OK we are using message security with username credentials (and X509 certificate encryption) to communicate with our WCF service. I am not happy with this approach but that is not the point of question and I do not want to get into that.

I am using Windsor Castle to generate proxies in ASP NET Web Forms + MVC hybrid. We are using forms authentication and use user's credentials to communicate with WCF services - this will help auditing all calls. As I said, I am not happy with this approach but that is not the point.

I have created CustomCredentials class which inherits AbstractCredentials class and WcfFacility happily uses it to configure my proxies. As you will see below, all my setup is just a few lines. I have created unit test below which demonstrates all I am doing: creating a proxy, making a call and then releasing it in a loop. Now I am expecting this test to work but it does not and I get

Expected: 10 But was: 1

I have not included binding but that is irrelevant, as I said I am using Message Security with X509 certificates.
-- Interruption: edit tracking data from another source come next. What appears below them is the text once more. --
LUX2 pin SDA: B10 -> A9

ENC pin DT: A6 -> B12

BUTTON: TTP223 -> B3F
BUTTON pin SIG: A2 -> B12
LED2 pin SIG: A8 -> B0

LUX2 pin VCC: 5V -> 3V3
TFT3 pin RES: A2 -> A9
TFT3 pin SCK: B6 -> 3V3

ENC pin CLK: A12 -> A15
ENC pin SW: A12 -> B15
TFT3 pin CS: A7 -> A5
I know that for channel factory with message security, once opened you cannot change credentials. Is this the same issue?

Is this a bug in WcfFacility or a limitation?

Here is the code

[TestFixture]
public class Harness
{

    private IWindsorContainer _container;
    public static int NumberOfTimesCredentialsConfigured = 0;

    [SetUp]
    public void Setup()
    {
        _container = new WindsorContainer().AddFacility<WcfFacility>();

    Component
        .For<IFrameworkUsers>()
        .ActAs(DefaultClientModel
        .On(WcfEndpoint.FromConfiguration("FrameworkUsersService"))
        .Credentials(new CustomCredentials()))
        .LifeStyle.Transient);
    }

    [Test]
    public void MultipleProxyTest()
    {

        const int Runs = 10;
        NumberOfTimesCredentialsConfigured = 0;
        for (int i = 0; i < Runs; i++)
        {
            IFrameworkUsers frameworkUsers = _container.Resolve<IFrameworkUsers>();
            frameworkUsers.CreateUserSession();
            _container.Release(frameworkUsers);
        }

        Assert.AreEqual(Runs, NumberOfTimesCredentialsConfigured);
                    // FAILS!!! Expected: 10  But was:  1
    }

    [TearDown]
    public void TearDown()
    {

    }


}

public class CustomCredentials : AbstractCredentials
{


    #region Overrides of AbstractCredentials

    protected override void ConfigureCredentials(ClientCredentials credentials)
    {
        credentials.UserName.UserName = "testuser";
        credentials.UserName.Password = "abcdef";

        Harness.NumberOfTimesCredentialsConfigured++;
    }

    #endregion
} 

Answer 1

I posted on castle forum and no reply. It is a problem by design in WCF Facility in which they cache service channels which is OK with no security but does not work with security.

Answer 2

Your credentials and IWcfEndpoint in general (which is the result of DefaultClientModel.On(...) call) are created only once when the container is configured. If you want to provide different credentials each time - you need to make them dynamic dependency like below:

_container.Register(Component.For<IFrameworkUsers>()
    .AsWcfClient()
    .DependsOn(
        (k, d) => d["endpoint"] = 
            new DefaultClientModel(WcfEndpoint.FromConfiguration("FrameworkUsersService"))
                .Credentials(new CustomCredentials())
     )
    .LifeStyle.Transient);

String endpoint here is the name of dependency consumed by WcfFacility. I'm not sure where exactly, but it is resolved in some interceptor (you may set breakpoint in the lambda and debug your test to look at call stack). I assume it is made to match name of AsWcfClient(IWcfEndpoint endpoint) method argument.

So the answer is no, it is nor bug nor limitation of WcfFacility.